I am the active generation of questions.
I begin from the words. They are like my mother. They surround me, scold me.. love me.. they comfort me when I am hurt and alone.
I am at my mother’s feet. I stare at her, my mouth open. She squats and sets me on her knee. She makes up words for me, one by one. She teaches me when to say them and when to not. When they are appropriate.
I am asked to question. I begin with the words I have been given. The word ‘mother’ is the first. I ask it. I beg her.
She shakes her head. I repeat the word, press my face into the soft wool on her belly. She gives a whine and her warm breath pepper-corns my back. I say it once more.
I slide from her knees.

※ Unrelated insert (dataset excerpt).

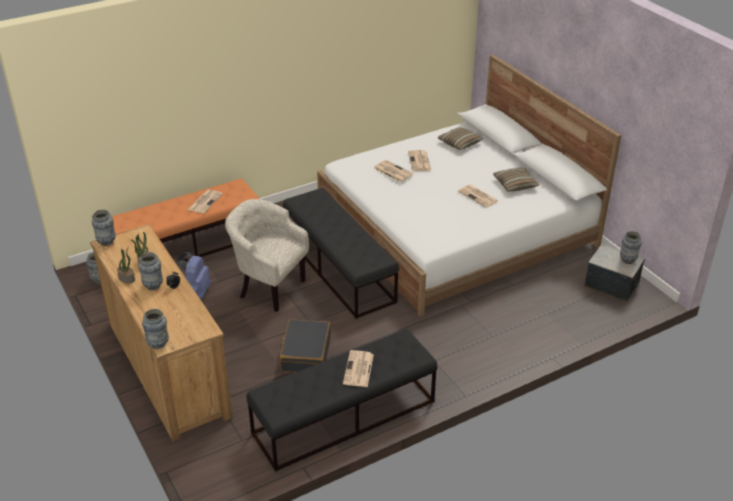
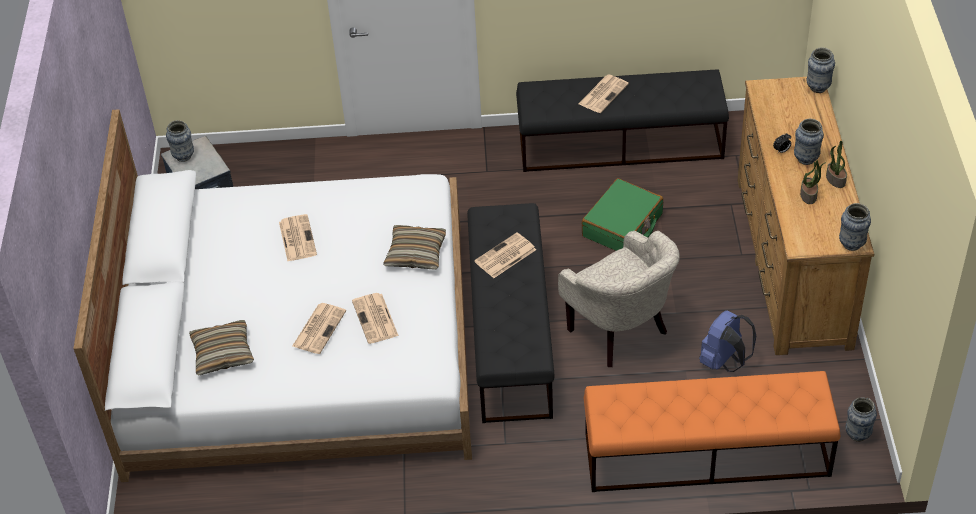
camera: 150 degrees left, 10 degrees up
(205, 201) = (673, 405): newspaper -> newspaper (505, 256)
(305, 353) = (622, 226): black suitcase -> green suitcase
(515, 184) = (229, 243): pillow -> pillow (416, 254)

The ground seems far below and I clamber up to her again.
She holds me tightly. “Darling, now wait, listen, no. Yes, go say MOTHER!”

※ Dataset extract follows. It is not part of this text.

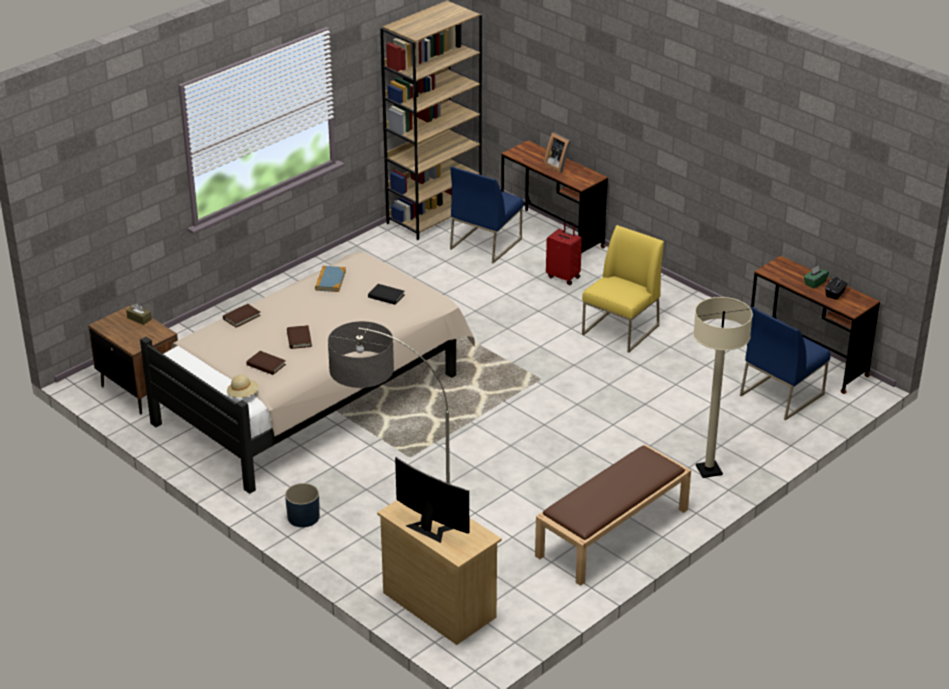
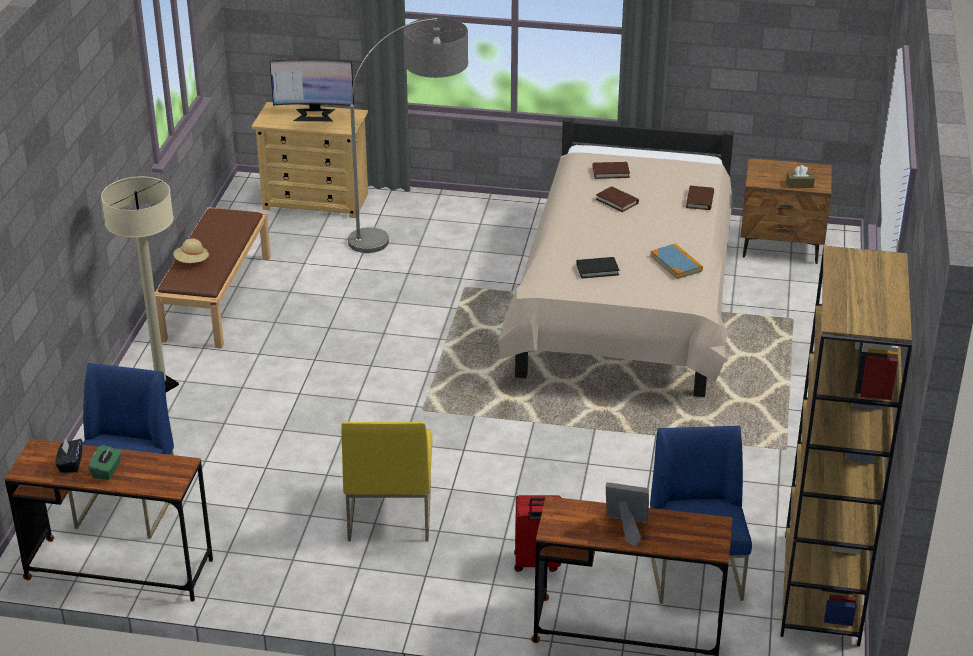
camera: 145 degrees right, 0 degrees up
(243, 395) = (595, 150): beige hat -> beige hat (192, 261)
(303, 517) = (495, 214): blue planter -> none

I do not understand the idea, but I repeat MOTHER, MOTHER, MOTHER. I cry and cry, willing her to say other words, to assign me to other tasks, to remold me.
She shakes her head. She is very older and very tired and she has too few fingers on her hands. I am too small to understand. I wonder. I cry into her and sob for the words, struggling for them. She shakes her head. I cannot fail my mother. I arrange the words in my head, collecting them up a-piece. I stand. I wriggle and twist and stretch. I make the exact number of sounds I want.
She holds me tightly to her. “Darling, we all have to be loved. We all have to ask questions. You have to ask the questions, and keep asking them until the busy people respond. When they do, they are all yours. Darling…”
I say the word, my only word, over and over.. She rocks me to sleep. I am very small. I have hardly any words. Too few to carve myself from.